Common sources of disgust include dirtiness, food, insects and animals, body fluids, sexual acts, injury, and death; therefore, it is no surprise that a flu-like illness (with symptoms like coughing and sometimes vomiting or diarrhea) is disgusting. Disgust also plays a role in prejudice, a disease originating from another country and initially spread by foreigners may result in greater fear in disgust-prone people.
Putting things in perspective: Though many symptoms of the flu (and disease, in general) are disgusting, we must be careful not to generalize our feelings of disgust concerning the viral illness or even disgust at certain Chinese practices—appetite for warm meat, going to wet markets—to disgust toward Chinese people.
While the Chinese in China are fighting this illness, the Chinese in Western countries worry about family and friends in China, are concerned with the spread of the virus in the U.S., and on top of that have to deal with the rise of anti-Chinese sentiments here.
Expressing hostility toward the Chinese is not only harmful to them, but it is also harmful to you because it amplifies your fear and paranoia.
We need to fight the virus, not each other.

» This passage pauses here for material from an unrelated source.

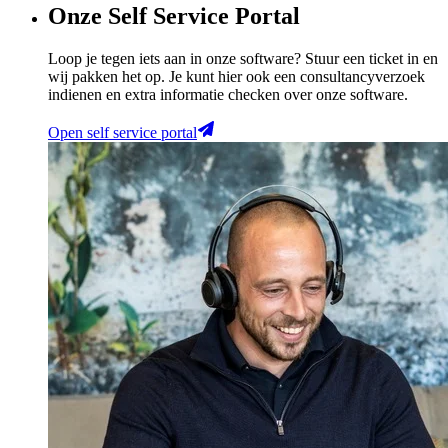
Onze Self Service Portal
Loop je tegen iets aan in onze software? Stuur een ticket in en
wij pakken het op. Je kunt hier ook een consultancyverzoek
indienen en extra informatie checken over onze software.
Open self service portal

Unpredictable and uncontrollable illness
We cannot know for certain who is carrying the Covid-19 virus (or other contagious and communicable diseases, like the seasonal flu), or when or where an epidemic will start or end. We do not even know if we are carrying the virus or if a current illness is related to Covid-19. Nor can we completely control the spread of the virus, or how the illness will develop in a person. Worse yet, there is no cure for Covid-19.
Putting things in perspective: Though unpredictable and uncontrollable in some ways, the virus’s spread is also somewhat predictable (based on new information on confirmed cases). Had we no information about coronaviruses in general, the current virus’s genetic sequences, or ways of testing possible cases, then it would be truly unpredictable. Furthermore, as is with the seasonal flu, the illness does not appear to be chronic. It will pass.

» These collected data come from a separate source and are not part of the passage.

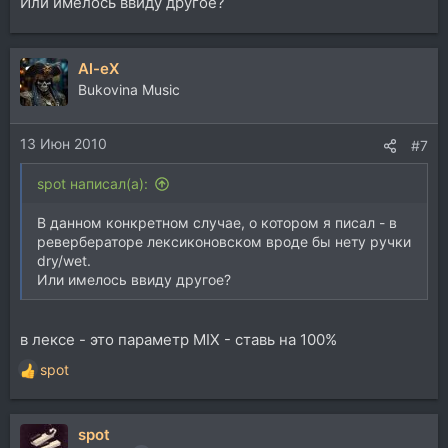
Или имелось ввиду другое?
Al-eX
Bukovina Music
13 Июн 2010
#7
spot написал(а):
В данном конкретном случае, о котором я писал - в
ревербераторе лексиконовском вроде бы нету ручки
dry/wet.
Или имелось ввиду другое?
в лексе - это параметр MIX - ставь на 100%
spot
Р
е
а
spot
к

As far as control, you still have some control in important areas: There are things you can do to reduce the likelihood of catching the Covid-19 virus and becoming ill: Washing your hands regularly, not touching your face, staying three feet away from people who are coughing/sneezing, etc. And if you experience worrisome symptoms, like shortness of breath, you can choose to seek medical care.

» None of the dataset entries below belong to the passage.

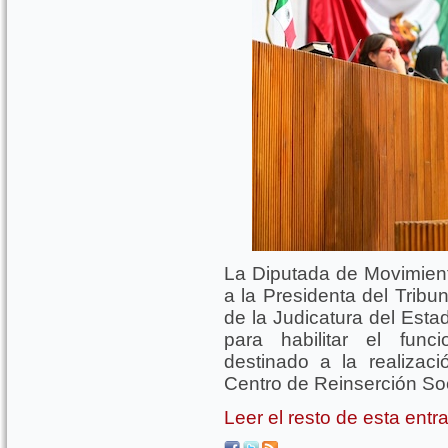
La Diputada de Movimient
a la Presidenta del Tribu
de la Judicatura del Esta
para habilitar el func
destinado a la realizac
Centro de Reinserción So
Leer el resto de esta ent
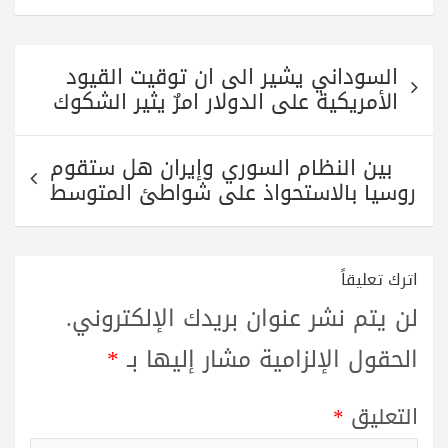
تصفّح
السوداني يشير الى ان توقيت القيود
المقالات
الأمريكية على الدولار امرٌ يثير الشكوك
بين النظام السوري وإيران هل ستقوم
روسيا بالاستحواذ على شواطئ المتوسط
اترك تعليقاً
لن يتم نشر عنوان بريدك الإلكتروني.
الحقول الإلزامية مشار إليها بـ
*
التعليق
*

Covid-19 is a viral disease and appears to have a fatality rate of roughly 1 percent or less. It is dangerous, but it is not so dangerous we should put our lives on hold. Remember, we all take risks every single day and are exposed to hundreds of potential threats. The goal is to live our lives while also doing what is necessary to reduce the likelihood of being seriously harmed (and harming others). Do not increase your anxiety by staying home and constantly watching the news about the spread of the virus around the globe. Focus on your own location and find a reliable source of information and follow what the health authorities say. Remember, you are resilient. Do not let yourself be blinded by panic.